■ What you should do ■
Find every line in the records below that holds the word "lines" and copy it.

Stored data
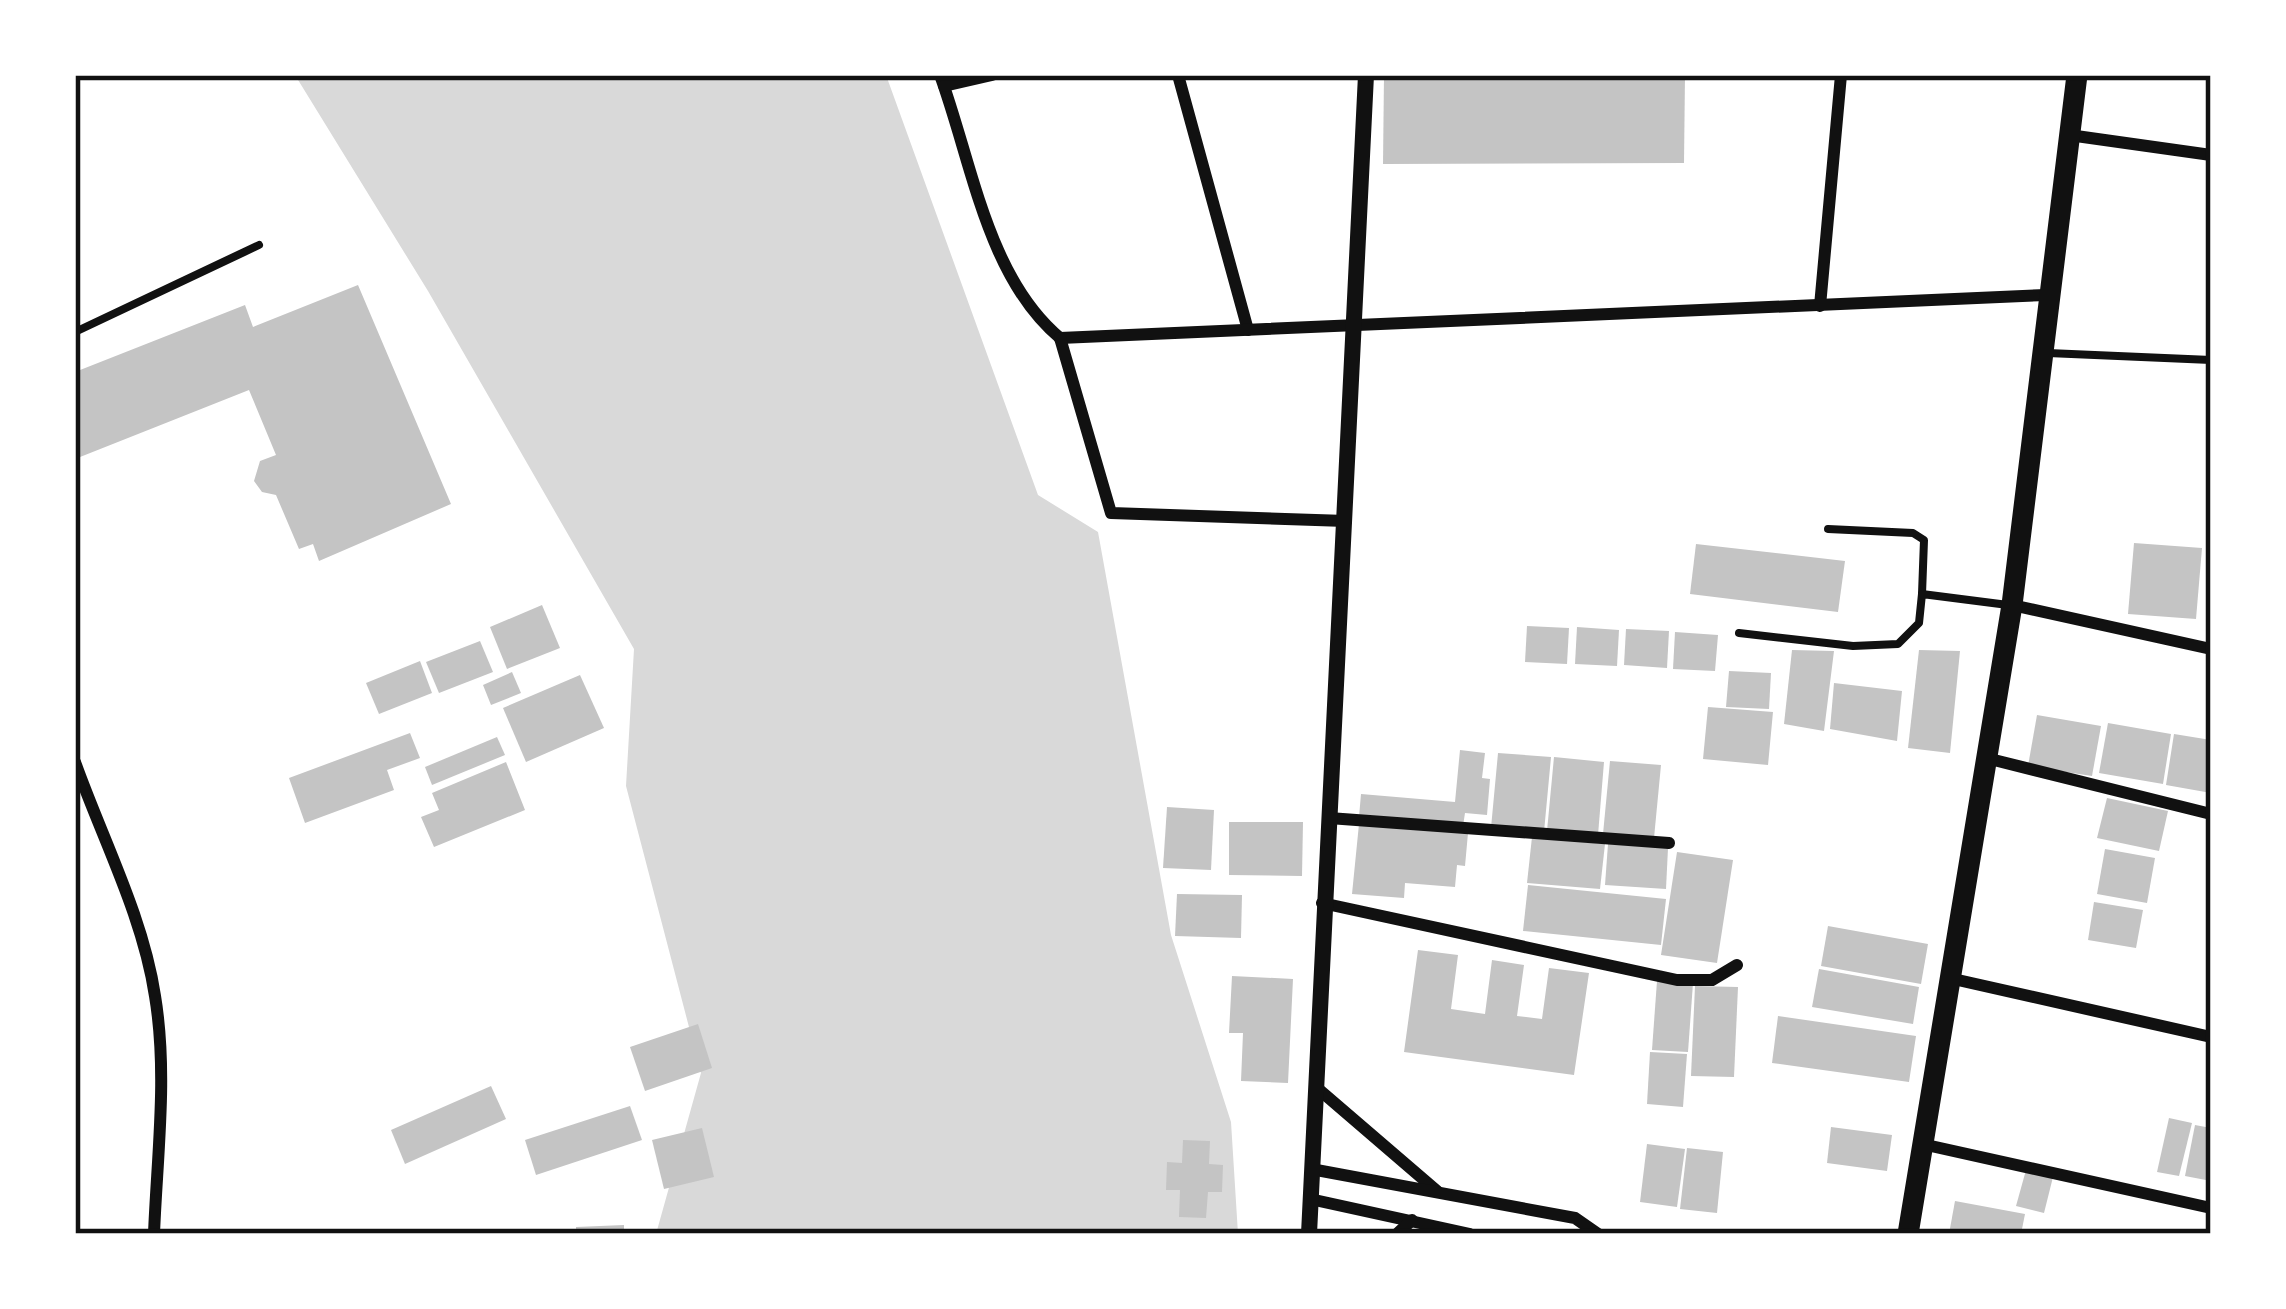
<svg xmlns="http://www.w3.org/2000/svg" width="2286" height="1309" font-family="Cabin,sans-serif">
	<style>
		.water { fill: #d9d9d9 }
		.building { fill: #c4c4c4 }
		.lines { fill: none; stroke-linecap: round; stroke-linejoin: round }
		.service { stroke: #111; stroke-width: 8 }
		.minor { stroke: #111; stroke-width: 12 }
		.tertiary { stroke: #111; stroke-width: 16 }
		.primary { stroke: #111; stroke-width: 21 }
		.neatline { fill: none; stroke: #111; stroke-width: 4.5 }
	</style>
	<rect width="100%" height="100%" fill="#fff"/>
	<polygon class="water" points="295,75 886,75 1038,495 1098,532 1171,935 1231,1122 1238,1234 656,1234 701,1073 626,786 634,649 428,291"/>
	<g class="building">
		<polygon points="1384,75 1685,75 1684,163 1383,164"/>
		<polygon points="358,285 451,504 319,561 313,544 299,549 276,495 262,492 254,481 260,461 276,455 249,390 75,459 75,372 245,305 253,327"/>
		<polygon points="2134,543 2202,548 2196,619 2128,614"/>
		<polygon points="1696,544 1845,561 1838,612 1690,594"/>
		<polygon points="542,605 560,648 507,669 490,627"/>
		<polygon points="1527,626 1569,628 1567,664 1525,662"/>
		<polygon points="1577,627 1619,630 1617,666 1575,664"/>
		<polygon points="1626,629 1669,631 1667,668 1624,665"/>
		<polygon points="1675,632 1718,635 1715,671 1673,669"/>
		<polygon points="480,641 493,672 439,693 426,662"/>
		<polygon points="1792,650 1834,651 1824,731 1784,724"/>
		<polygon points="1919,650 1960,651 1950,753 1908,748"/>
		<polygon points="420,661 432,693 379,714 366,683"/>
		<polygon points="1729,671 1771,673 1769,709 1726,707"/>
		<polygon points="512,672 521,693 491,705 483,685"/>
		<polygon points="580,675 604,728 526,762 503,708"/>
		<polygon points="1834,683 1902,691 1897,741 1830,729"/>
		<polygon points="1708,707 1773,712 1768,765 1703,759"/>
		<polygon points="2037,715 2101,726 2092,776 2028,766"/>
		<polygon points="2108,723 2171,734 2163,784 2099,773"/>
		<polygon points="410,733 420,758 387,770 394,790 305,823 289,778"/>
		<polygon points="2174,734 2211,740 2211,793 2166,785"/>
		<polygon points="497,737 505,755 432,785 425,767"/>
		<polygon points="1460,750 1485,753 1482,778 1490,779 1487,815 1465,813 1463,826 1359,817 1361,794 1455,802"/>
		<polygon points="1498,753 1551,757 1544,832 1491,828"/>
		<polygon points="1554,757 1604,762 1598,835 1547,831"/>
		<polygon points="1610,761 1661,765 1654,838 1603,834"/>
		<polygon points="506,762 525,810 434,847 421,817 439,810 432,793"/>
		<polygon points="2107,798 2168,811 2159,851 2097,838"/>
		<polygon points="1167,807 1214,810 1211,870 1163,868"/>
		<polygon points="1229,822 1303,822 1302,876 1229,875"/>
		<polygon points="1359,824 1468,833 1465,866 1457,865 1455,887 1405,883 1404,898 1352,894"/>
		<polygon points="1532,837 1605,844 1600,889 1527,883"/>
		<polygon points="1608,844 1668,848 1666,889 1605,885"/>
		<polygon points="2105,849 2155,858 2147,903 2097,894"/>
		<polygon points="1677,852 1733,860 1717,963 1661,955"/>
		<polygon points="1528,885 1666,899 1661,945 1523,931"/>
		<polygon points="1177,894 1242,895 1241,938 1175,936"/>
		<polygon points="2094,902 2143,910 2136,948 2088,940"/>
		<polygon points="1828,926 1928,944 1921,984 1821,966"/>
		<polygon points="1418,950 1458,955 1451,1009 1485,1014 1492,960 1524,965 1517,1016 1542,1019 1549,968 1589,973 1574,1075 1404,1052"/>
		<polygon points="1819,969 1919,987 1913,1024 1812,1007"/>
		<polygon points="1232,976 1293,979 1288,1083 1241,1081 1243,1033 1229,1033"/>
		<polygon points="1657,981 1693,983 1688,1052 1652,1050"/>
		<polygon points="1695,986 1738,987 1734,1077 1691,1076"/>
		<polygon points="1778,1016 1916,1036 1909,1082 1772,1063"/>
		<polygon points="698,1024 712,1068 645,1091 630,1047"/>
		<polygon points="1650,1052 1687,1054 1683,1107 1647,1104"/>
		<polygon points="491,1086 506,1119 405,1164 391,1130"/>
		<polygon points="630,1106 642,1140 536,1175 525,1140"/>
		<polygon points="2169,1118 2192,1123 2179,1176 2157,1172"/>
		<polygon points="2195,1125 2211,1128 2211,1181 2185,1176"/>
		<polygon points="1831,1127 1892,1135 1887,1171 1827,1163"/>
		<polygon points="702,1128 714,1177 664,1189 652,1140"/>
		<polygon points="1183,1140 1210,1141 1209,1164 1223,1165 1222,1192 1208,1192 1206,1218 1179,1217 1180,1190 1166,1190 1167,1162 1182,1163"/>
		<polygon points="1647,1144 1685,1149 1677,1207 1640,1202"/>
		<polygon points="1687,1148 1723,1152 1717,1213 1680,1209"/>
		<polygon points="2026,1170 2053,1177 2044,1213 2016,1206"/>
		<polygon points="1955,1201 2025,1214 2021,1234 1949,1234"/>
		<polygon points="624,1225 624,1234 576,1234 576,1227"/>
	</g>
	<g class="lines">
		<g class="service">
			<polyline points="75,332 259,245"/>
			<polyline points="2048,353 2211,360"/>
			<polyline points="1828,529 1913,533 1924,540 1922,594"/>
			<polyline points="1739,633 1853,646 1898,644 1919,623 1922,594 2008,605"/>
		</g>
		<g class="minor">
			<path d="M940,75C972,162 987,277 1060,338"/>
			<polyline points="1178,75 1248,330"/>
			<polyline points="944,86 992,75"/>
			<polyline points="2069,135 2211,155"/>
			<polyline points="1820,306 1841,75"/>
			<polyline points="1060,338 2046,295"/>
			<polyline points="1060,338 1111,513 1346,521"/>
			<polyline points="2012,605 2211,649"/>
			<polyline points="1986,758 2211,814"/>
			<path d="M75,762C102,838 143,916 155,996C168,1074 157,1156 154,1234"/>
			<polyline points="1329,818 1669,843"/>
			<polyline points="1322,903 1677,980 1712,980 1737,965"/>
			<polyline points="1949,978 2211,1037"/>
			<polyline points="1316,1087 1437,1191"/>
			<polyline points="1922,1144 2211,1208"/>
			<polyline points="1311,1169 1575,1218 1598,1234"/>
			<polyline points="1310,1199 1470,1234"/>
			<polyline points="1397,1234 1412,1220"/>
		</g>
		<polyline class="tertiary" points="1309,1234 1366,75"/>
		<polyline class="primary" points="1908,1234 2012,605 2077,75"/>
	</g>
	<rect width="2286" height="1309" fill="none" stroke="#ffffff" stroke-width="156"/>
	<rect x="78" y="78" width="2130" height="1153" class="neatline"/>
</svg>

■ Response area ■
		.lines { fill: none; stroke-linecap: round; stroke-linejoin: round }
	<g class="lines">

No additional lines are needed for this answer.